* WORK REQUEST
The stretch from the line with "Wanted: a 3D" through the line with "white label (294,253,402,355)" in the records below: write it out exactly, and nothing else.

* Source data

◇ ◇ ◇ ◇ ◇ ◇ ◇

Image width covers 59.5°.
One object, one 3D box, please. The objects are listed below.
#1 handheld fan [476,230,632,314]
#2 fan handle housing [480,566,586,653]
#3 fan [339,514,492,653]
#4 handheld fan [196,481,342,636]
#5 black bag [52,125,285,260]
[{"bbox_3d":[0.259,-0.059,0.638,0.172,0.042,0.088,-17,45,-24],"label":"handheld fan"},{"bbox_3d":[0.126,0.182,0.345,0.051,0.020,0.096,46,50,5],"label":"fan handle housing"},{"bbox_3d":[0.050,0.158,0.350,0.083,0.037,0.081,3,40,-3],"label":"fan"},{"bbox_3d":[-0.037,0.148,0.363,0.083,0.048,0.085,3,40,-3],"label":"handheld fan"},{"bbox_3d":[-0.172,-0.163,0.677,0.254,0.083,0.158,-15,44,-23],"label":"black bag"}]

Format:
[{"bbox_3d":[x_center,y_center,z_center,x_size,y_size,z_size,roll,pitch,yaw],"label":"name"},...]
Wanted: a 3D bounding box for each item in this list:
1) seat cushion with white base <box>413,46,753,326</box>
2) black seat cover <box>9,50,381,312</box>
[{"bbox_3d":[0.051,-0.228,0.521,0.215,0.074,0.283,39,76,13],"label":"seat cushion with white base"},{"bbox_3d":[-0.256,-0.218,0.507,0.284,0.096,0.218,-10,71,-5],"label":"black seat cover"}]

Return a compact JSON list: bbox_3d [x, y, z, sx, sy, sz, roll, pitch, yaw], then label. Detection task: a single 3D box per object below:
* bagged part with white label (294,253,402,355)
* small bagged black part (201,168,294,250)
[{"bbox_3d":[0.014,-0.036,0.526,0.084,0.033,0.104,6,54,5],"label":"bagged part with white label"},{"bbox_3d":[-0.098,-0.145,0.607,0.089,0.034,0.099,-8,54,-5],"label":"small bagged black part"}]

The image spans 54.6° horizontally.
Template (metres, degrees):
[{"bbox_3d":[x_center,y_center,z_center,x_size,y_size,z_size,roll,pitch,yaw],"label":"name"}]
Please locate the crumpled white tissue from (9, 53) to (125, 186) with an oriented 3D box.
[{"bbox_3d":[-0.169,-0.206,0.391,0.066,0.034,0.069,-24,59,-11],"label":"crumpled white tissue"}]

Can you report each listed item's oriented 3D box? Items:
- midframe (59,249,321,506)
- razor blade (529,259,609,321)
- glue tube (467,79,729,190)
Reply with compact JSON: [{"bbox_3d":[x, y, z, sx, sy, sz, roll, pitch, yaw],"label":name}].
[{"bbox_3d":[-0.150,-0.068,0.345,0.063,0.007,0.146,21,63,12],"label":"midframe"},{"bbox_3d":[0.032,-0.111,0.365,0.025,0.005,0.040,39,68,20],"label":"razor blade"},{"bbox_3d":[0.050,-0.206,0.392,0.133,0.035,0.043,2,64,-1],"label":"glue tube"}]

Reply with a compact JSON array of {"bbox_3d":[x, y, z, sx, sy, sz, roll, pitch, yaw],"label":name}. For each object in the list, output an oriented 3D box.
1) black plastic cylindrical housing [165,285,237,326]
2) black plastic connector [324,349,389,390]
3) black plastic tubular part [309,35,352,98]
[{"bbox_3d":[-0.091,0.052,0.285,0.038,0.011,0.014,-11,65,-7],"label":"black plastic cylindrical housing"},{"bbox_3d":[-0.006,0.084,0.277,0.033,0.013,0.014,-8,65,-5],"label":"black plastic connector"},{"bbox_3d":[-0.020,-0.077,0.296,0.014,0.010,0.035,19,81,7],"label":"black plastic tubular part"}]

◇ ◇ ◇ ◇ ◇ ◇ ◇

* RESPONSE TO THE EXERCISE
Wanted: a 3D bounding box for each item in this list:
1) seat cushion with white base <box>413,46,753,326</box>
2) black seat cover <box>9,50,381,312</box>
[{"bbox_3d":[0.051,-0.228,0.521,0.215,0.074,0.283,39,76,13],"label":"seat cushion with white base"},{"bbox_3d":[-0.256,-0.218,0.507,0.284,0.096,0.218,-10,71,-5],"label":"black seat cover"}]

Return a compact JSON list: bbox_3d [x, y, z, sx, sy, sz, roll, pitch, yaw], then label. Detection task: a single 3D box per object below:
* bagged part with white label (294,253,402,355)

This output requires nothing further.